PROBLEM STATEMENT:
Restate all of the data exactly.
[SUPPLIED MATERIAL Boundary: Start]
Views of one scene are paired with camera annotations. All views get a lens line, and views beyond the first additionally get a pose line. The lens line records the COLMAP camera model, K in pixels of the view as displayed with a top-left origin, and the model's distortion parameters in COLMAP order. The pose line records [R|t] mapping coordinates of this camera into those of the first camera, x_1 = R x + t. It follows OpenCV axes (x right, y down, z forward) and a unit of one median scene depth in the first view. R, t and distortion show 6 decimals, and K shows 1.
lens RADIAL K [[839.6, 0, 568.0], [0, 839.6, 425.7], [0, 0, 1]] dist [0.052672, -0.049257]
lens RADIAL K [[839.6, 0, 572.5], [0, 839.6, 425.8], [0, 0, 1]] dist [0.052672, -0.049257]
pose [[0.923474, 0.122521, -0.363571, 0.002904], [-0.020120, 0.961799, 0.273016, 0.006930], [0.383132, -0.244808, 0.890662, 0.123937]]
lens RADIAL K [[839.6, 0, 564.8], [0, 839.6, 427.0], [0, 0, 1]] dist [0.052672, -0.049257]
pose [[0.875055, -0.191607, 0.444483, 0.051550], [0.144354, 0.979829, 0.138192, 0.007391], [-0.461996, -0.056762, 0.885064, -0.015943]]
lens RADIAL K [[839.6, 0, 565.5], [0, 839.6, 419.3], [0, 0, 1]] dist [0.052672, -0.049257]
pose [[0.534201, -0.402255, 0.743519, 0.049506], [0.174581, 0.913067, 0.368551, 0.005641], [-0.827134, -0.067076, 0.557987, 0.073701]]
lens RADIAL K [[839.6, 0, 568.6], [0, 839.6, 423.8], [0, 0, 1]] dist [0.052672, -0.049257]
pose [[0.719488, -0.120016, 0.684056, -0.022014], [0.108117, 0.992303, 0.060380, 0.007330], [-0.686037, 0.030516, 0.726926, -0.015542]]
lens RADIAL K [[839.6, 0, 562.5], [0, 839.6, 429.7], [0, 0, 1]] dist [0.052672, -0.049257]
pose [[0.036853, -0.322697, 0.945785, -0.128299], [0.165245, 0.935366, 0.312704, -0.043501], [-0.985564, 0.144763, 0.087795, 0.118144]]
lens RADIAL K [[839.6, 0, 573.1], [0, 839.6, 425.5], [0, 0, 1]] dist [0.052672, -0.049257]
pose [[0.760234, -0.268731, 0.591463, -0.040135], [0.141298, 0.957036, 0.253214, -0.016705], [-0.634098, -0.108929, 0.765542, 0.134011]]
[SUPPLIED MATERIAL Boundary: End]
WRITTEN SOLUTION:
Views of one scene are paired with camera annotations. All views get a lens line, and views beyond the first additionally get a pose line. The lens line records the COLMAP camera model, K in pixels of the view as displayed with a top-left origin, and the model's distortion parameters in COLMAP order. The pose line records [R|t] mapping coordinates of this camera into those of the first camera, x_1 = R x + t. It follows OpenCV axes (x right, y down, z forward) and a unit of one median scene depth in the first view. R, t and distortion show 6 decimals, and K shows 1.
lens RADIAL K [[839.6, 0, 568.0], [0, 839.6, 425.7], [0, 0, 1]] dist [0.052672, -0.049257]
lens RADIAL K [[839.6, 0, 572.5], [0, 839.6, 425.8], [0, 0, 1]] dist [0.052672, -0.049257]
pose [[0.923474, 0.122521, -0.363571, 0.002904], [-0.020120, 0.961799, 0.273016, 0.006930], [0.383132, -0.244808, 0.890662, 0.123937]]
lens RADIAL K [[839.6, 0, 564.8], [0, 839.6, 427.0], [0, 0, 1]] dist [0.052672, -0.049257]
pose [[0.875055, -0.191607, 0.444483, 0.051550], [0.144354, 0.979829, 0.138192, 0.007391], [-0.461996, -0.056762, 0.885064, -0.015943]]
lens RADIAL K [[839.6, 0, 565.5], [0, 839.6, 419.3], [0, 0, 1]] dist [0.052672, -0.049257]
pose [[0.534201, -0.402255, 0.743519, 0.049506], [0.174581, 0.913067, 0.368551, 0.005641], [-0.827134, -0.067076, 0.557987, 0.073701]]
lens RADIAL K [[839.6, 0, 568.6], [0, 839.6, 423.8], [0, 0, 1]] dist [0.052672, -0.049257]
pose [[0.719488, -0.120016, 0.684056, -0.022014], [0.108117, 0.992303, 0.060380, 0.007330], [-0.686037, 0.030516, 0.726926, -0.015542]]
lens RADIAL K [[839.6, 0, 562.5], [0, 839.6, 429.7], [0, 0, 1]] dist [0.052672, -0.049257]
pose [[0.036853, -0.322697, 0.945785, -0.128299], [0.165245, 0.935366, 0.312704, -0.043501], [-0.985564, 0.144763, 0.087795, 0.118144]]
lens RADIAL K [[839.6, 0, 573.1], [0, 839.6, 425.5], [0, 0, 1]] dist [0.052672, -0.049257]
pose [[0.760234, -0.268731, 0.591463, -0.040135], [0.141298, 0.957036, 0.253214, -0.016705], [-0.634098, -0.108929, 0.765542, 0.134011]]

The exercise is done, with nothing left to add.